--- Data for this exercise Enclosed Below ---

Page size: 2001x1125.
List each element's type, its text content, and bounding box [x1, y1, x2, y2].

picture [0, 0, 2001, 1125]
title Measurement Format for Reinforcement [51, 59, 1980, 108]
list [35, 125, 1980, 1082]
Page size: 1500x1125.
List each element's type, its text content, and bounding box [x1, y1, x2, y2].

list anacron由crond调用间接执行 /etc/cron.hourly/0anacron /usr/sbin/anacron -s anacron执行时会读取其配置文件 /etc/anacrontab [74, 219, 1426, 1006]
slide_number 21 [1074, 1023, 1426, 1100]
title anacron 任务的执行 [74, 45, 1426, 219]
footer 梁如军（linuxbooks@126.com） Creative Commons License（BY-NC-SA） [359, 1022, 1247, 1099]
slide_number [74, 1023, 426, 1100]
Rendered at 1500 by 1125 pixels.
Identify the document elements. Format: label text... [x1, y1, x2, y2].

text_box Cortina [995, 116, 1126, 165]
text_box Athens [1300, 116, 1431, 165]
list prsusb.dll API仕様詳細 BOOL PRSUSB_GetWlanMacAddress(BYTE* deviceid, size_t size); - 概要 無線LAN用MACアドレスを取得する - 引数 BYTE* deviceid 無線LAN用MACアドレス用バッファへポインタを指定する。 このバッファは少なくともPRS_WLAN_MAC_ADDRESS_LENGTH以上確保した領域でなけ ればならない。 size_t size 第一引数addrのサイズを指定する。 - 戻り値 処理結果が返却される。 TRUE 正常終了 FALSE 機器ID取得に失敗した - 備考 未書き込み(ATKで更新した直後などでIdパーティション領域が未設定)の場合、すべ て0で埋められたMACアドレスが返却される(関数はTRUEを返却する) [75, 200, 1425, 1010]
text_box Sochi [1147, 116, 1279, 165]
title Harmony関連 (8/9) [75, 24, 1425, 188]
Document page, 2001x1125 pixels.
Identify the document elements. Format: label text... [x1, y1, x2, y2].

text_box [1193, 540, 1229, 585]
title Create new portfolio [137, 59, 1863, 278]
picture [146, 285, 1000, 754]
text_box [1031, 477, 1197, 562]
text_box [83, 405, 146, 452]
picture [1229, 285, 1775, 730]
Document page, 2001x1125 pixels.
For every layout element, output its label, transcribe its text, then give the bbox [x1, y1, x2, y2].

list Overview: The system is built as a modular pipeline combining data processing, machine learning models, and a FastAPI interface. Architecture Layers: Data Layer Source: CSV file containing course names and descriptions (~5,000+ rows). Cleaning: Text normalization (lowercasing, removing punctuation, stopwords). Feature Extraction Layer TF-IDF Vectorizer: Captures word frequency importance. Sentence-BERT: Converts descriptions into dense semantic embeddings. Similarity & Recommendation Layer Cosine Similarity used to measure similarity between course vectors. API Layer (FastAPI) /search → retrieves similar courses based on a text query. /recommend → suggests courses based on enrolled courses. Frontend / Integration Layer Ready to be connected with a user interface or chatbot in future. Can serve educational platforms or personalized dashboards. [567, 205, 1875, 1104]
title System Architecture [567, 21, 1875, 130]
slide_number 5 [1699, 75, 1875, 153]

--- End of Enclosed Data for this exercise ---

### [Task prompt]
Each line of the data above is to be set down exactly.

### [Solved problem]
Page size: 2001x1125.
List each element's type, its text content, and bounding box [x1, y1, x2, y2].

picture [0, 0, 2001, 1125]
title Measurement Format for Reinforcement [51, 59, 1980, 108]
list [35, 125, 1980, 1082]
Page size: 1500x1125.
List each element's type, its text content, and bounding box [x1, y1, x2, y2].

list anacron由crond调用间接执行 /etc/cron.hourly/0anacron /usr/sbin/anacron -s anacron执行时会读取其配置文件 /etc/anacrontab [74, 219, 1426, 1006]
slide_number 21 [1074, 1023, 1426, 1100]
title anacron 任务的执行 [74, 45, 1426, 219]
footer 梁如军（linuxbooks@126.com） Creative Commons License（BY-NC-SA） [359, 1022, 1247, 1099]
slide_number [74, 1023, 426, 1100]
Rendered at 1500 by 1125 pixels.
Identify the document elements. Format: label text... [x1, y1, x2, y2].

text_box Cortina [995, 116, 1126, 165]
text_box Athens [1300, 116, 1431, 165]
list prsusb.dll API仕様詳細 BOOL PRSUSB_GetWlanMacAddress(BYTE* deviceid, size_t size); - 概要 無線LAN用MACアドレスを取得する - 引数 BYTE* deviceid 無線LAN用MACアドレス用バッファへポインタを指定する。 このバッファは少なくともPRS_WLAN_MAC_ADDRESS_LENGTH以上確保した領域でなけ ればならない。 size_t size 第一引数addrのサイズを指定する。 - 戻り値 処理結果が返却される。 TRUE 正常終了 FALSE 機器ID取得に失敗した - 備考 未書き込み(ATKで更新した直後などでIdパーティション領域が未設定)の場合、すべ て0で埋められたMACアドレスが返却される(関数はTRUEを返却する) [75, 200, 1425, 1010]
text_box Sochi [1147, 116, 1279, 165]
title Harmony関連 (8/9) [75, 24, 1425, 188]
Document page, 2001x1125 pixels.
Identify the document elements. Format: label text... [x1, y1, x2, y2].

text_box [1193, 540, 1229, 585]
title Create new portfolio [137, 59, 1863, 278]
picture [146, 285, 1000, 754]
text_box [1031, 477, 1197, 562]
text_box [83, 405, 146, 452]
picture [1229, 285, 1775, 730]
Document page, 2001x1125 pixels.
For every layout element, output its label, transcribe its text, then give the bbox [x1, y1, x2, y2].

list Overview: The system is built as a modular pipeline combining data processing, machine learning models, and a FastAPI interface. Architecture Layers: Data Layer Source: CSV file containing course names and descriptions (~5,000+ rows). Cleaning: Text normalization (lowercasing, removing punctuation, stopwords). Feature Extraction Layer TF-IDF Vectorizer: Captures word frequency importance. Sentence-BERT: Converts descriptions into dense semantic embeddings. Similarity & Recommendation Layer Cosine Similarity used to measure similarity between course vectors. API Layer (FastAPI) /search → retrieves similar courses based on a text query. /recommend → suggests courses based on enrolled courses. Frontend / Integration Layer Ready to be connected with a user interface or chatbot in future. Can serve educational platforms or personalized dashboards. [567, 205, 1875, 1104]
title System Architecture [567, 21, 1875, 130]
slide_number 5 [1699, 75, 1875, 153]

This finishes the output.